===== SOURCE TEXT =====
Post apprenticeship experiences

If the master influences the young assistant, it is often via an aesthetic process, shared subject matter or an appetite for literature, science and art history, what Meyer called “alchemy.” Meyer’s first big break came in a one-man show of paintings and watercolors at New York’s ULAE. He sold a large painting to critic Barbara Rose. Things took off for the artist and he left Johns’ studio to found his own. [See note below]. He lives and works with his wife and child in Brooklyn, but still shows Johns his work – richly painted myths of American culture, of green lawns and blue, cloudless days. In these paintings we find mathematical formulas, a periodic chart of the elements, food chains, clocks and rulers carefully painted across the surface: an unerring narrative of suburban life. “Ocean” depicts a woman vacuuming in a square floating in a vast blue plane; below her are three instruction sheets on how to turn on and off the machine she’s using. The painter invokes the homemaker again in “Flux,” a multi-paneled watercolor that points out the conquest of nature: A man cuts his lawn in one panel while in another, a father and son plant a tree; the central piece offers four views of a man duck hunting. “Blue Sky” is a painting atop a painting very much in the manner of Johns’ own constructions, with a field of clocks each reading a different hour; a dead man lies on a desert floor; two buzzards smack their beaks in anticipation of an enticing meal: survival and transition.
===== STORED DATA =====
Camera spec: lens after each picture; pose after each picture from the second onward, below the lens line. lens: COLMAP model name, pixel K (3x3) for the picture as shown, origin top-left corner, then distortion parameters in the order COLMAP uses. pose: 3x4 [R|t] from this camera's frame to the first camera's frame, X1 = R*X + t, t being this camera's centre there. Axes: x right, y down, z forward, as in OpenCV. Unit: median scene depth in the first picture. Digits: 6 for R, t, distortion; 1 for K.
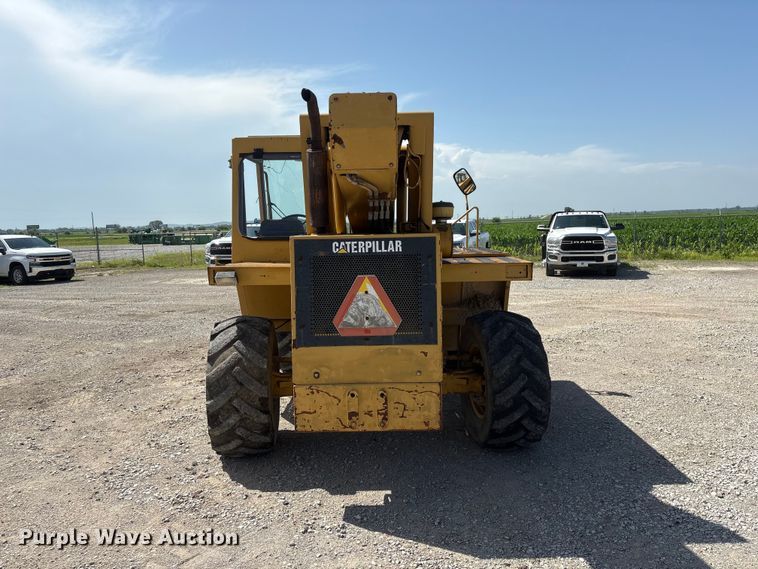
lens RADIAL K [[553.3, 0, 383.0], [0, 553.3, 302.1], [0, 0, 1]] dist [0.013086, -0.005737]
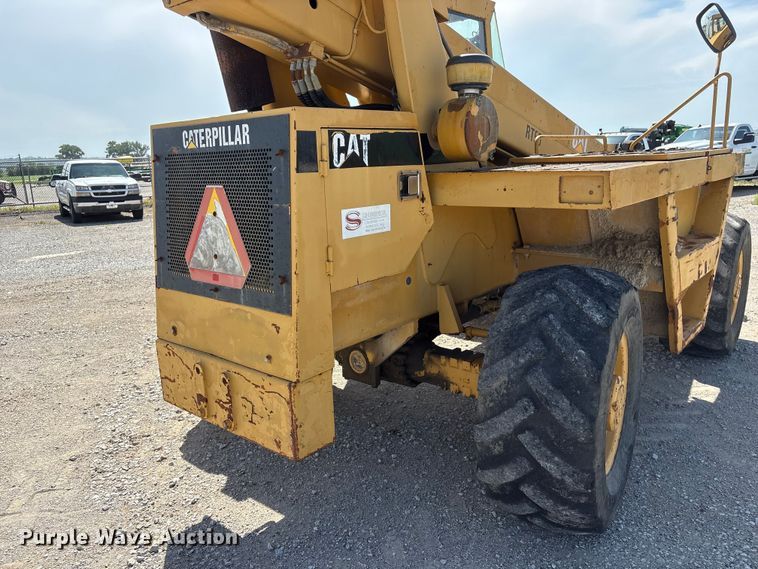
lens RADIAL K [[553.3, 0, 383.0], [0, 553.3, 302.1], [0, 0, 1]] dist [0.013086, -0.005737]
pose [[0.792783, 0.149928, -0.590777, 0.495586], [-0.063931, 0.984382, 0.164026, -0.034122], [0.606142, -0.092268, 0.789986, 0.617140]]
=====
WORK TASK A: In the text on post-apprenticeship experiences, who bought a large painting from Meyer?
WORK TASK B: Write a continuation of the text on post-apprenticeship experiences, starting after its final sentence.

EXERCISE RESULT A: Critic Barbara Rose

EXERCISE RESULT B:
“I used to think showing in galleries was not part of the work,” said Meyer. “It took a long time for me to have fun, and an even longer time to become a businessman.”

“Art is hard work,” Andy Warhol said more than once. If it is grunt work, there are some interesting assignments. Allan McCollum hired 25 assistants to create some 2,000 drawings for “Drawings” at the John Weber Gallery. Hundreds of minimum wage earners helped Christo pull off his “Running Fence” and “Surrounded Islands.” Hundreds of other artists have hired younger artists to be their hands: witness the artist Mark Kostabi, who claimed to have hired someone to sign his name and others to dream up names for the paintings.

Lemieux, with two assistants of her own is quick to dispel any notion of glamour: “Ultimately assistants are replaceable,” she said. Still, with one or two of them she’s had a more open discourse about her work as it’s being produced than she ever did with Salle about his. In the studio, Lemieux maintained she never questioned Salle’s choices, in spite of the strong depictions of women in less than sublime poses. “Women attacked a particular part of David’s work, but that wasn’t my place,” she said. “It was my place to get the gesso if he needed it.” The intimacy of the artist-assistant relationship, she insisted, needs to be carefully tended: “I think there is a line there, but it’s not very clear. You do know, however, when you step over it.”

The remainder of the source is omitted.